On Jan 3, 2007, at 3:03 PM, Dave Cridland wrote:
Unless you can tell me that there is a properly-documented API for
an ACAP library that's deployed on as many platforms (including
Java) as SASL already is, *AND* that it's no harder to write/
modify an application to use ACAP than it is to use SASL, then
I'm not interested. Sorry. You're welcome to try to convince
me, but it sounds off-topic for this list.
ACAP is merely an example of a protocol that got the SASL profile
right, not a replacement for SASL. It does the full range of
signalling required, so you know what to do on failure, and it also
handles both initial responses and data on success, to drop the
round-trip count.
OK, I'll consider it an example to look at (once I have the basics I
already understand done).
In my current experiments Cyrus SASL doesn't appear to work when
you call sasl_client_start() with the second mechanism to try.

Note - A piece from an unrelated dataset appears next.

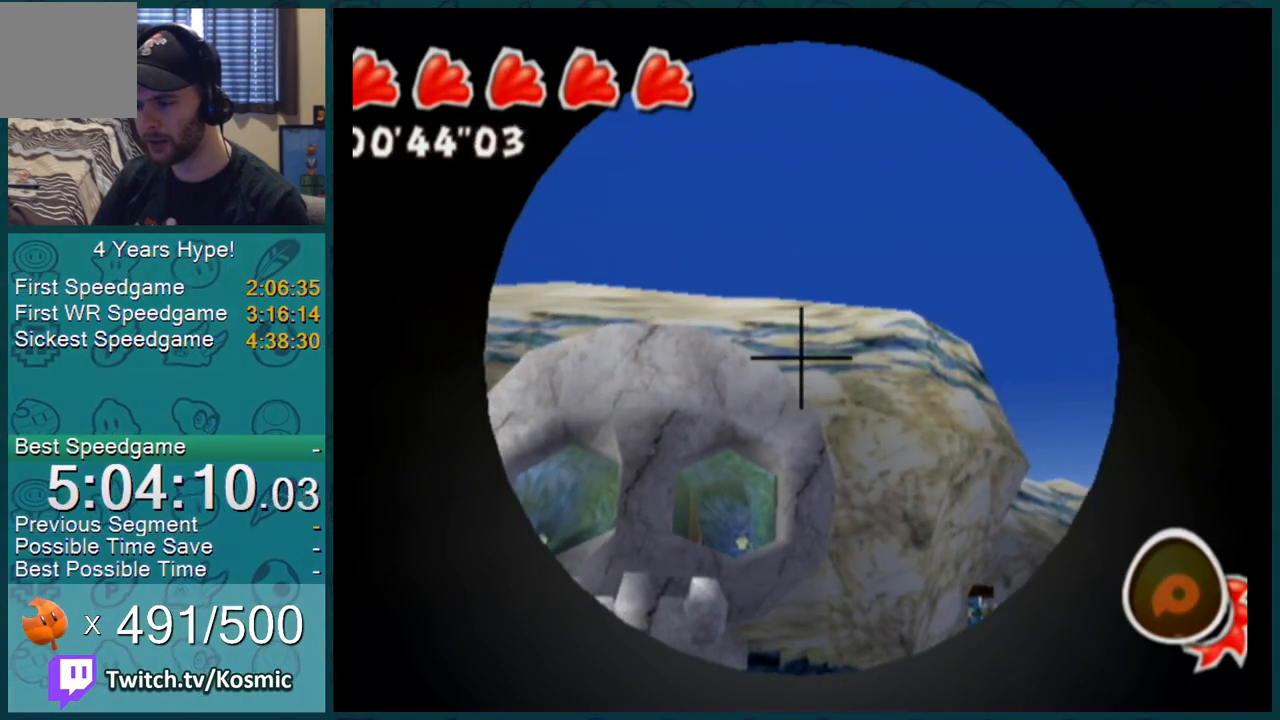
{"buttons": ["L1"], "left_stick": "center", "right_stick": "center", "events": []}
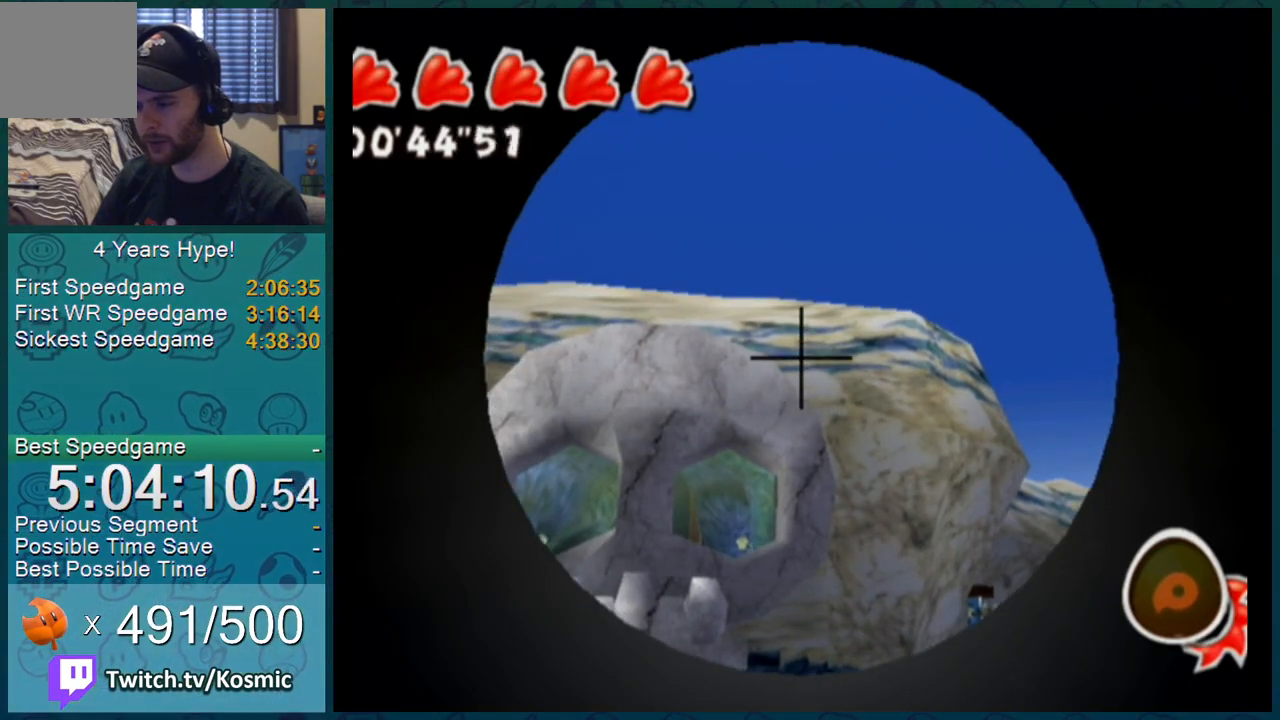
{"buttons": ["A", "L1"], "left_stick": "center", "right_stick": "center", "events": [[467, "A", "down"]]}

There are a lot of variables here, and a better-than-even chance
the problem is in my code, not the library. Once I have
something properly working I'll revisit this issue. I gather
you're claiming that ACAP solves this (and other) problems. See
above.
No, sasl_client_new() is once per connection. sasl_client_start()
is once per authentication attempt. <sasl/sasl.h> has some useful
documentation, look for "Basic client model".
Saw that. It's the only documentation I found that even partly
covered how to try multiple mechanisms. At least for my (lack of)
experience, it wasn't adequate for my first attempt. I've since
gotten an outline from Simon W. which is more apropos.